Based on a single observation, $y$, of her new dog’s weight, Emily estimates the mean of the data-generating distribution via maximum likelihood. What estimator does she use? How would Emily estimate $\theta = \mu^2$, where $\mu$ is the mean?

(b) MoM

Emily’s mom prefers the method of moments. Using the first and second moments respectively, she derives estimators for the same two estimands that Emily estimated. What are Mom’s estimators?

(c) MSE

For any estimators that disagree, determine whether Emily or Mom gave the estimator with lower MSE? Can you determine this without actually computing the MSE?

Problem 4 (Gaussian mixture model)

Suppose $Y_1, \dots, Y_n$ are drawn i.i.d. from a Gaussian mixture model, with $n > 1$. In particular, the data come from a standard Normal distribution with probability $\frac{1}{2}$ and otherwise come from a Normal distribution with unknown mean and variance, $\mu \in \mathbb R$ and $\sigma^2 > 0$ respectively.
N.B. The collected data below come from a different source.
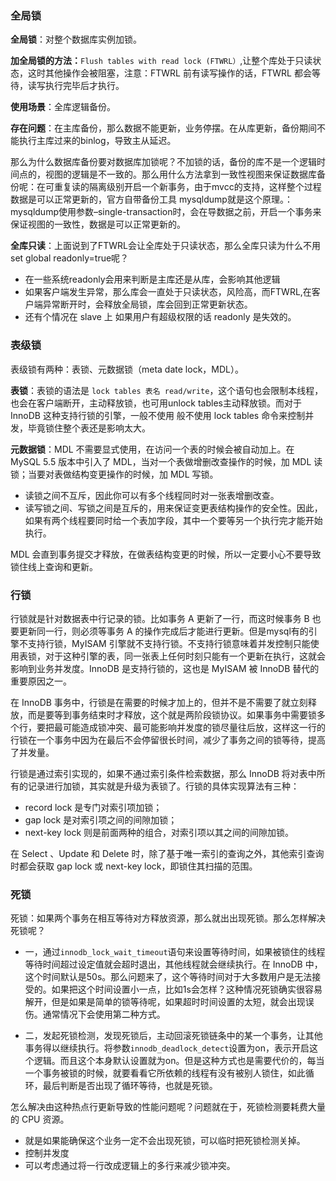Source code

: ### 全局锁
**全局锁**：对整个数据库实例加锁。

**加全局锁的方法：**`Flush tables with read lock (FTWRL）`,让整个库处于只读状态，这时其他操作会被阻塞，注意：FTWRL 前有读写操作的话，FTWRL 都会等待，读写执行完毕后才执行。

**使用场景**：全库逻辑备份。

**存在问题**：在主库备份，那么数据不能更新，业务停摆。在从库更新，备份期间不能执行主库过来的binlog，导致主从延迟。

那么为什么数据库备份要对数据库加锁呢？不加锁的话，备份的库不是一个逻辑时间点的，视图的逻辑是不一致的。那么用什么方法拿到一致性视图来保证数据库备份呢：在可重复读的隔离级别开启一个新事务，由于mvcc的支持，这样整个过程数据是可以正常更新的，官方自带备份工具 mysqldump就是这个原理。：mysqldump使用参数–single-transaction时，会在导数据之前，开启一个事务来保证视图的一致性，数据是可以正常更新的。

**全库只读**：上面说到了FTWRL会让全库处于只读状态，那么全库只读为什么不用set global readonly=true呢？
* 在一些系统readonly会用来判断是主库还是从库，会影响其他逻辑
* 如果客户端发生异常，那么库会一直处于只读状态，风险高，而FTWRL,在客户端异常断开时，会释放全局锁，库会回到正常更新状态。
* 还有个情况在 slave 上 如果用户有超级权限的话 readonly 是失效的。

### 表级锁
表级锁有两种：表锁、元数据锁（meta date lock，MDL）。

**表锁**：表锁的语法是 `lock tables 表名 read/write`，这个语句也会限制本线程，也会在客户端断开，主动释放锁，也可用unlock tables主动释放锁。而对于 InnoDB 这种支持行锁的引擎，一般不使用 般不使用 lock tables 命令来控制并发，毕竟锁住整个表还是影响太大。

**元数据锁**：MDL 不需要显式使用，在访问一个表的时候会被自动加上。在 MySQL 5.5 版本中引入了 MDL，当对一个表做增删改查操作的时候，加 MDL 读锁；当要对表做结构变更操作的时候，加 MDL 写锁。

* 读锁之间不互斥，因此你可以有多个线程同时对一张表增删改查。
* 读写锁之间、写锁之间是互斥的，用来保证变更表结构操作的安全性。因此，如果有两个线程要同时给一个表加字段，其中一个要等另一个执行完才能开始执行。

MDL 会直到事务提交才释放，在做表结构变更的时候，所以一定要小心不要导致锁住线上查询和更新。

### 行锁

行锁就是针对数据表中行记录的锁。比如事务 A 更新了一行，而这时候事务 B 也要更新同一行，则必须等事务 A 的操作完成后才能进行更新。但是mysql有的引擎不支持行锁，MyISAM 引擎就不支持行锁。不支持行锁意味着并发控制只能使用表锁，对于这种引擎的表，同一张表上任何时刻只能有一个更新在执行，这就会影响到业务并发度。InnoDB 是支持行锁的，这也是 MyISAM 被 InnoDB 替代的重要原因之一。

在 InnoDB 事务中，行锁是在需要的时候才加上的，但并不是不需要了就立刻释放，而是要等到事务结束时才释放，这个就是两阶段锁协议。如果事务中需要锁多个行，要把最可能造成锁冲突、最可能影响并发度的锁尽量往后放，这样这一行的行锁在一个事务中因为在最后不会停留很长时间，减少了事务之间的锁等待，提高了并发量。  

行锁是通过索引实现的，如果不通过索引条件检索数据，那么 InnoDB 将对表中所有的记录进行加锁，其实就是升级为表锁了。行锁的具体实现算法有三种：  
* record lock 是专门对索引项加锁；  
* gap lock 是对索引项之间的间隙加锁；  
* next-key lock 则是前面两种的组合，对索引项以其之间的间隙加锁。  

在 Select 、Update 和 Delete 时，除了基于唯一索引的查询之外，其他索引查询时都会获取 gap lock 或 next-key lock，即锁住其扫描的范围。
  
### 死锁
死锁：如果两个事务在相互等待对方释放资源，那么就出出现死锁。那么怎样解决死锁呢？

* 一，通过`innodb_lock_wait_timeout`语句来设置等待时间，如果被锁住的线程等待时间超过设定值就会超时退出，其他线程就会继续执行。在 InnoDB 中，这个时间默认是50s。那么问题来了，这个等待时间对于大多数用户是无法接受的。如果把这个时间设置小一点，比如1s会怎样？这种情况死锁确实很容易解开，但是如果是简单的锁等待呢，如果超时时间设置的太短，就会出现误伤。通常情况下会使用第二种方式。

* 二，发起死锁检测，发现死锁后，主动回滚死锁链条中的某一个事务，让其他事务得以继续执行。将参数`innodb_deadlock_detect`设置为on，表示开启这个逻辑。而且这个本身默认设置就为on。但是这种方式也是需要代价的，每当一个事务被锁的时候，就要看看它所依赖的线程有没有被别人锁住，如此循环，最后判断是否出现了循环等待，也就是死锁。

怎么解决由这种热点行更新导致的性能问题呢？问题就在于，死锁检测要耗费大量的 CPU 资源。
* 就是如果能确保这个业务一定不会出现死锁，可以临时把死锁检测关掉。
* 控制并发度
* 可以考虑通过将一行改成逻辑上的多行来减少锁冲突。







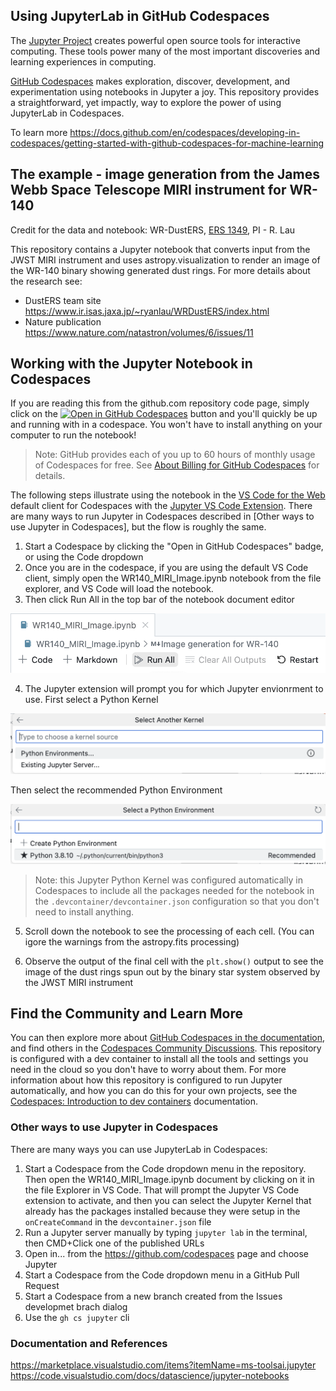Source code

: ## Using JupyterLab in GitHub Codespaces

The [Jupyter Project](https://jupyter.org/) creates powerful open source tools for interactive computing. These tools power many of the most important discoveries and learning experiences in computing.

[GitHub Codespaces](https://github.com/features/codespaces) makes exploration, discover, development, and experimentation using notebooks in Jupyter a joy. This repository provides a straightforward, yet impactly, way to explore the power of using JupyterLab in Codespaces.

To learn more https://docs.github.com/en/codespaces/developing-in-codespaces/getting-started-with-github-codespaces-for-machine-learning

## The example - image generation from the James Webb Space Telescope MIRI instrument for WR-140

Credit for the data and notebook: WR-DustERS, [ERS 1349](https://www.stsci.edu/jwst/science-execution/approved-programs/dd-ers/program-1349), PI - R. Lau 

This repository contains a Jupyter notebook that converts input from the JWST MIRI instrument and uses astropy.visualization to render an image of the WR-140 binary showing generated dust rings. For more details about the research see:

 - DustERS team site https://www.ir.isas.jaxa.jp/~ryanlau/WRDustERS/index.html
 - Nature publication https://www.nature.com/natastron/volumes/6/issues/11

## Working with the Jupyter Notebook in Codespaces

If you are reading this from the github.com repository code page, simply click on the [![Open in GitHub Codespaces](https://github.com/codespaces/badge.svg)](https://codespaces.new/craiglpeters/dusters-wr-140?quickstart=1) button and you'll quickly be up and running with in a codespace. You won't have to install anything on your computer to run the notebook!

> Note: GitHub provides each of you up to 60 hours of monthly usage of Codespaces for free. See [About Billing for GitHub Codespaces](https://docs.github.com/en/billing/managing-billing-for-github-codespaces/about-billing-for-github-codespaces) for details.

The following steps illustrate using the notebook in the [VS Code for the Web](https://code.visualstudio.com/docs/editor/vscode-web) default client for Codespaces with the [Jupyter VS Code Extension](https://marketplace.visualstudio.com/items?itemName=ms-toolsai.jupyter). There are many ways to run Jupyter in Codespaces described in [Other ways to use Jupyter in Codespaces], but the flow is roughly the same. 

1. Start a Codespace by clicking the "Open in GitHub Codespaces" badge, or using the Code dropdown
2. Once you are in the codespace, if you are using the default VS Code client, simply open the WR140_MIRI_Image.ipynb notebook from the file explorer, and VS Code will load the notebook. 
3. Then click Run All in the top bar of the notebook document editor

![Run All](/assets/vscode-jupyter-run-all.png)

4. The Jupyter extension will prompt you for which Jupyter envionrment to use. First select a Python Kernel

![Select Python Kernel](/assets/vscode-jupyter-select-kernel.png)

Then select the recommended Python Environment

![Selct Recommended Python Environment](/assets/vscode-jupyter-select-python.png)

> Note: this Jupyter Python Kernel was configured automatically in Codespaces to include all the packages needed for the notebook in the `.devcontainer/devcontainer.json` configuration so that you don't need to install anything.

5. Scroll down the notebook to see the processing of each cell. (You can igore the warnings from the astropy.fits processing)

6. Observe the output of the final cell with the `plt.show()` output to see the image of the dust rings spun out by the binary star system observed by the JWST MIRI instrument

## Find the Community and Learn More

You can then explore more about [GitHub Codespaces in the documentation](https://docs.github.com/en/codespaces), and find others in the [Codespaces Community Discussions](https://github.com/orgs/community/discussions/categories/codespaces?discussions_q=is%3Aopen+sync+category%3ACodespaces). This repository is configured with a dev container to install all the tools and settings you need in the cloud so you don't have to worry about them. For more information about how this repository is configured to run Jupyter automatically, and how you can do this for your own projects, see the [Codespaces: Introduction to dev containers](https://docs.github.com/en/codespaces/setting-up-your-project-for-codespaces/adding-a-dev-container-configuration/introduction-to-dev-containers) documentation.

### Other ways to use Jupyter in Codespaces
There are many ways you can use JupyterLab in Codespaces:
1. Start a Codespace from the Code dropdown menu in the repository. Then open the WR140_MIRI_Image.ipynb document by clicking on it in the file Explorer in VS Code. That will prompt the Jupyter VS Code extension to activate, and then you can select the Jupyter Kernel that already has the packages installed because they were setup in the `onCreateCommand` in the `devcontainer.json` file
2. Run a Jupyter server manually by typing `jupyter lab` in the terminal, then CMD+Click one of the published URLs
3. Open in... from the https://github.com/codespaces page and choose Jupyter
4. Start a Codespace from the Code dropdown menu in a GitHub Pull Request
5. Start a Codespace from a new branch created from the Issues developmet brach dialog
6. Use the `gh cs jupyter` cli 


### Documentation and References

https://marketplace.visualstudio.com/items?itemName=ms-toolsai.jupyter
https://code.visualstudio.com/docs/datascience/jupyter-notebooks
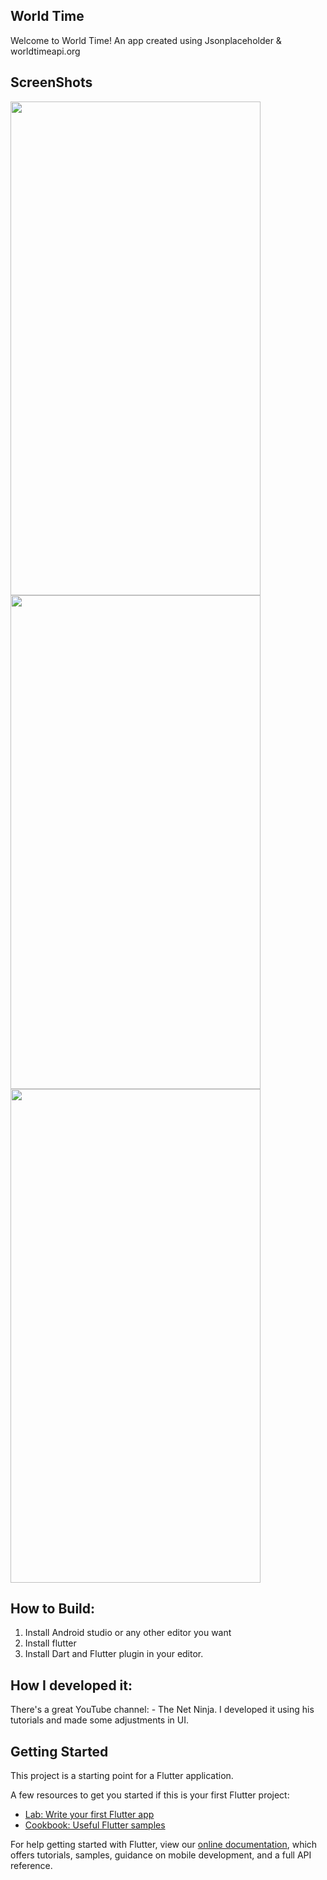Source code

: ## World Time

Welcome to World Time! An app created using Jsonplaceholder & worldtimeapi.org


## ScreenShots
<img src="https://user-images.githubusercontent.com/42904172/119135664-5756dc80-ba5c-11eb-90e7-03476999f33a.png" width="400" height="790">
<img src="https://user-images.githubusercontent.com/42904172/119135820-8d945c00-ba5c-11eb-98fb-b737c2e40306.png" width="400" height="790">
<img src="https://user-images.githubusercontent.com/42904172/119136548-6d18d180-ba5d-11eb-8851-d325ece124d1.png" width="400" height="790">


## How to Build:
1. Install Android studio or any other editor you want
2. Install flutter
3. Install Dart and Flutter plugin in your editor.

## How I developed it:
There's a great YouTube channel: - The Net Ninja. I developed it using his tutorials and made some adjustments in UI.


## Getting Started

This project is a starting point for a Flutter application.

A few resources to get you started if this is your first Flutter project:

- [Lab: Write your first Flutter app](https://flutter.dev/docs/get-started/codelab)
- [Cookbook: Useful Flutter samples](https://flutter.dev/docs/cookbook)

For help getting started with Flutter, view our
[online documentation](https://flutter.dev/docs), which offers tutorials,
samples, guidance on mobile development, and a full API reference.
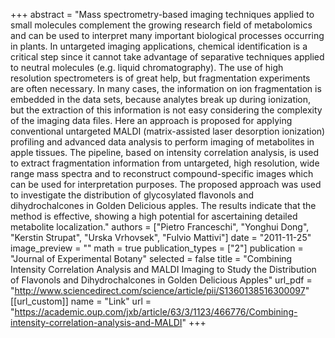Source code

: +++
abstract = "Mass spectrometry-based imaging techniques applied to small molecules complement the growing research field of metabolomics and can be used to interpret many important biological processes occurring in plants. In untargeted imaging applications, chemical identification is a critical step since it cannot take advantage of separative techniques applied to neutral molecules (e.g. liquid chromatography). The use of high resolution spectrometers is of great help, but fragmentation experiments are often necessary. In many cases, the information on ion fragmentation is embedded in the data sets, because analytes break up during ionization, but the extraction of this information is not easy considering the complexity of the imaging data files. Here an approach is proposed for applying conventional untargeted MALDI (matrix-assisted laser desorption ionization) profiling and advanced data analysis to perform imaging of metabolites in apple tissues. The pipeline, based on intensity correlation analysis, is used to extract fragmentation information from untargeted, high resolution, wide range mass spectra and to reconstruct compound-specific images which can be used for interpretation purposes. The proposed approach was used to investigate the distribution of glycosylated flavonols and dihydrochalcones in Golden Delicious apples. The results indicate that the method is effective, showing a high potential for ascertaining detailed metabolite localization."
authors = ["Pietro Franceschi", "Yonghui Dong", "Kerstin Strupat",  "Urska Vrhovsek", "Fulvio Mattivi"]
date = "2011-11-25"
image_preview = ""
math = true
publication_types = ["2"]
publication = "Journal of Experimental Botany"
selected = false
title = "Combining Intensity Correlation Analysis and MALDI Imaging to Study the Distribution of Flavonols and Dihydrochalcones in Golden Delicious Apples"
url_pdf = "http://www.sciencedirect.com/science/article/pii/S1360138516300097"
[[url_custom]]
name = "Link"
url = "https://academic.oup.com/jxb/article/63/3/1123/466776/Combining-intensity-correlation-analysis-and-MALDI"
+++
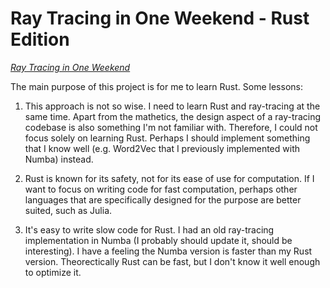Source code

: # Ray Tracing in One Weekend - Rust Edition

[_Ray Tracing in One Weekend_](https://raytracing.github.io)

The main purpose of this project is for me to learn Rust. Some lessons:

1. This approach is not so wise. I need to learn Rust and ray-tracing at the same time. Apart from the mathetics, the design aspect of a ray-tracing codebase is also something I'm not familiar with. Therefore, I could not focus solely on learning Rust. Perhaps I should implement something that I know well (e.g. Word2Vec that I previously implemented with Numba) instead.

2. Rust is known for its safety, not for its ease of use for computation. If I want to focus on writing code for fast computation, perhaps other languages that are specifically designed for the purpose are better suited, such as Julia.

3. It's easy to write slow code for Rust. I had an old ray-tracing implementation in Numba (I probably should update it, should be interesting). I have a feeling the Numba version is faster than my Rust version. Theorectically Rust can be fast, but I don't know it well enough to optimize it.
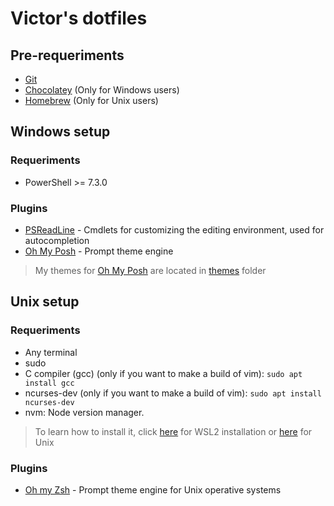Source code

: # Victor's dotfiles

## Pre-requeriments
* [Git](https://git-scm.com/)
* [Chocolatey](https://chocolatey.org/) (Only for Windows users)
* [Homebrew](https://brew.sh/) (Only for Unix users)

## Windows setup
### Requeriments
* PowerShell >= 7.3.0

### Plugins
* [PSReadLine](https://github.com/PowerShell/PSReadLine) - Cmdlets for customizing the editing environment, used for autocompletion
* [Oh My Posh](https://ohmyposh.dev/) - Prompt theme engine
> My themes for [Oh My Posh](https://ohmyposh.dev/) are located in [themes](/windows/themes) folder

## Unix setup
### Requeriments
* Any terminal
* sudo
* C compiler (gcc) (only if you want to make a build of vim): `sudo apt install gcc`
* ncurses-dev (only if you want to make a build of vim): `sudo apt install ncurses-dev`
* nvm: Node version manager.
> To learn how to install it, click [here](https://learn.microsoft.com/en-us/windows/dev-environment/javascript/nodejs-on-wsl) for WSL2 installation or [here](https://www.freecodecamp.org/news/node-version-manager-nvm-install-guide/) for Unix

### Plugins
* [Oh my Zsh](https://ohmyz.sh/) - Prompt theme engine for Unix operative systems
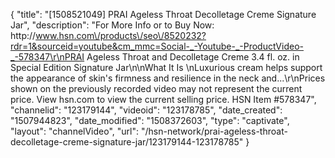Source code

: {
    "title": "[1508521049] PRAI Ageless Throat   Decolletage Creme Signature Jar",
    "description": "For More Info or to Buy Now: http:\/\/www.hsn.com\/products\/seo\/8520232?rdr=1&sourceid=youtube&cm_mmc=Social-_-Youtube-_-ProductVideo-_-578347\r\nPRAI Ageless Throat and Decolletage Creme 3.4 fl. oz. in Special Edition Signature Jar\n\nWhat It Is \nLuxurious cream helps support the appearance of skin's firmness and resilience in the neck and...\r\nPrices shown on the previously recorded video may not represent the current price.  View hsn.com to view the current selling price. HSN Item #578347",
    "channelid": "123179144",
    "videoid": "123178785",
    "date_created": "1507944823",
    "date_modified": "1508372603",
    "type": "captivate",
    "layout": "channelVideo",
    "url": "\/hsn-network\/prai-ageless-throat-decolletage-creme-signature-jar\/123179144-123178785"
}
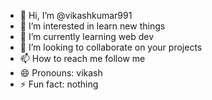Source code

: - 👋 Hi, I’m @vikashkumar991
- 👀 I’m interested in learn new things
- 🌱 I’m currently learning web dev
- 💞️ I’m looking to collaborate on your projects
- 📫 How to reach me follow me
- 😄 Pronouns: vikash
- ⚡ Fun fact: nothing

<!---
vikashkumar991/vikashkumar991 is a ✨ special ✨ repository because its `README.md` (this file) appears on your GitHub profile.
You can click the Preview link to take a look at your changes.
--->
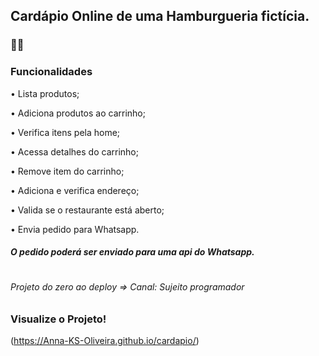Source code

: ## Cardápio Online de uma Hamburgueria fictícia.
### 🥤🍔

### Funcionalidades

• Lista produtos;

• Adiciona produtos ao carrinho;

• Verifica itens pela home;

• Acessa detalhes do carrinho;

• Remove item do carrinho;

• Adiciona e verifica endereço;

• Valida se o restaurante está aberto;

• Envia pedido para Whatsapp.

#### _*O pedido poderá ser enviado para uma api do Whatsapp.*_
#
###### Projeto do zero ao deploy => Canal: Sujeito programador


### Visualize o Projeto!

(https://Anna-KS-Oliveira.github.io/cardapio/)
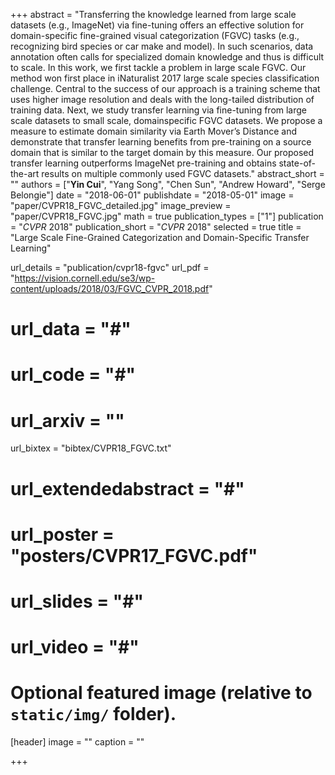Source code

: +++
abstract = "Transferring the knowledge learned from large scale datasets (e.g., ImageNet) via fine-tuning offers an effective solution for domain-specific fine-grained visual categorization (FGVC) tasks (e.g., recognizing bird species or car make and model). In such scenarios, data annotation often calls for specialized domain knowledge and thus is difficult to scale. In this work, we first tackle a problem in large scale FGVC. Our method won first place in iNaturalist 2017 large scale species classification challenge. Central to the success of our approach is a training scheme that uses higher image resolution and deals with the long-tailed distribution of training data. Next, we study transfer learning via fine-tuning from large scale datasets to small scale, domainspecific FGVC datasets. We propose a measure to estimate domain similarity via Earth Mover’s Distance and demonstrate that transfer learning benefits from pre-training on a source domain that is similar to the target domain by this measure. Our proposed transfer learning outperforms ImageNet pre-training and obtains state-of-the-art results on multiple commonly used FGVC datasets."
abstract_short = ""
authors = ["**Yin Cui**", "Yang Song", "Chen Sun", "Andrew Howard", "Serge Belongie"]
date = "2018-06-01"
publishdate = "2018-05-01"
image = "paper/CVPR18_FGVC_detailed.jpg"
image_preview = "paper/CVPR18_FGVC.jpg"
math = true
publication_types = ["1"]
publication = "*CVPR* 2018"
publication_short = "*CVPR* 2018"
selected = true
title = "Large Scale Fine-Grained Categorization and Domain-Specific Transfer Learning"

url_details = "publication/cvpr18-fgvc"
url_pdf = "https://vision.cornell.edu/se3/wp-content/uploads/2018/03/FGVC_CVPR_2018.pdf"
# url_data = "#"
# url_code = "#"
# url_arxiv = ""
url_bixtex = "bibtex/CVPR18_FGVC.txt"
# url_extendedabstract = "#"
# url_poster = "posters/CVPR17_FGVC.pdf"
# url_slides = "#"
# url_video = "#"

# Optional featured image (relative to `static/img/` folder).
[header]
image = ""
caption = ""

+++
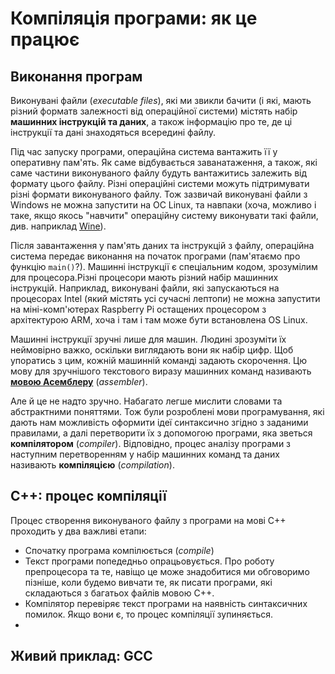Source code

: # Компіляція програми: як це працює

## Виконання програм

Виконувані файли (_executable files_), які ми звикли бачити \(і які, мають різний форматв залежності від операційної системи\) містять набір **машинних інструкцій та даних**, а також інформацію про те, де ці інструкції та дані знаходяться всередині файлу. 

Під час запуску програми, операційна система вантажить її у оперативну пам'ять. Як саме відбувається заванатаження, а також, які саме частини виконуваного файлу будуть вантажитись залежить від формату цього файлу. Різні операційні системи можуть підтримувати різні формати виконуваного файлу. Тож зазвичай виконувані файли з Windows не можна запустити на ОС Linux, та навпаки (хоча, можливо і таке, якщо якось "навчити" операційну систему виконувати такі файли, див. наприклад [Wine](https://uk.wikipedia.org/wiki/Wine)). 

Після завантаження у пам'ять даних та інструкцій з файлу, операційна система передає виконання на початок програми (пам'ятаємо про функцію `main()`?). Машинні інструкції є спеціальним кодом, зрозумілим для процесора.Різні процесори мають різний набір машинних інструкцій. Наприклад, виконувані файли, які запускаються на процесорах Intel (який містять усі сучасні лептопи) не можна запустити на міні-комп'ютерах Raspberry Pi остащених процесором з архітектурою ARM, хоча і там і там може бути встановлена OS Linux. 

Машинні інструкції зручні лише для машин. Людині зрозуміти їх неймовірно важко, оскільки виглядають вони як набір цифр. Щоб упоратись з цим, кожній машинній команді задають скорочення. Цю мову для зручнішого текстового виразу машинних команд називають **[мовою Асемблеру](https://uk.wikipedia.org/wiki/%D0%9C%D0%BE%D0%B2%D0%B0_%D0%B0%D1%81%D0%B5%D0%BC%D0%B1%D0%BB%D0%B5%D1%80%D0%B0)** (_assembler_).

Але й це не надто зручно. Набагато легше мислити словами та абстрактними поняттями. Тож були розроблені мови програмування, які дають нам можливість оформити ідеї синтаксично згідно з заданими правилами, а далі перетворити їх з допомогою програми, яка зветься **компілятором** (_compiler_). Відповідно, процес аналізу програми з наступним перетворенням у набір машинних команд та даних називають **компіляцією** (_compilation_).

## С++: процес компіляції

Процес створення виконуваного файлу з програми на мові С++ проходить у два важливі етапи:
 * Спочатку програма компілюється (_compile_)
  * Текст програми попедедньо опрацьовується. Про роботу препроцесора та те, навіщо це може знадобитися ми обговоримо пізніше, коли будемо вивчати те, як писати програми, які складаються з багатьох файлів мовою С++.
  * Компілятор перевіряє текст програми на наявність синтаксичних помилок. Якщо вони є, то процес компіляції зупиняється.
  * 

## Живий приклад: GCC



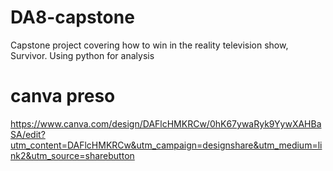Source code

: # DA8-capstone
Capstone project covering how to win in the reality television show, Survivor. Using python for analysis

# canva preso
https://www.canva.com/design/DAFlcHMKRCw/0hK67ywaRyk9YywXAHBaSA/edit?utm_content=DAFlcHMKRCw&utm_campaign=designshare&utm_medium=link2&utm_source=sharebutton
(a) Likelihood calculations

What is the likelihood? What is the log-likelihood?

(b) Arbitrary likelihood

Show that the likelihood can be made arbitrarily large. Hint: Set $\mu = Y_1$.

(c) Non-arbitrary likelihood

Why would we not achieve arbitrarily large likelihood using the same technique if the model were $Y_i \overset{\text{i.i.d.}}{\sim} \mathcal N(\mu, \sigma^2)$?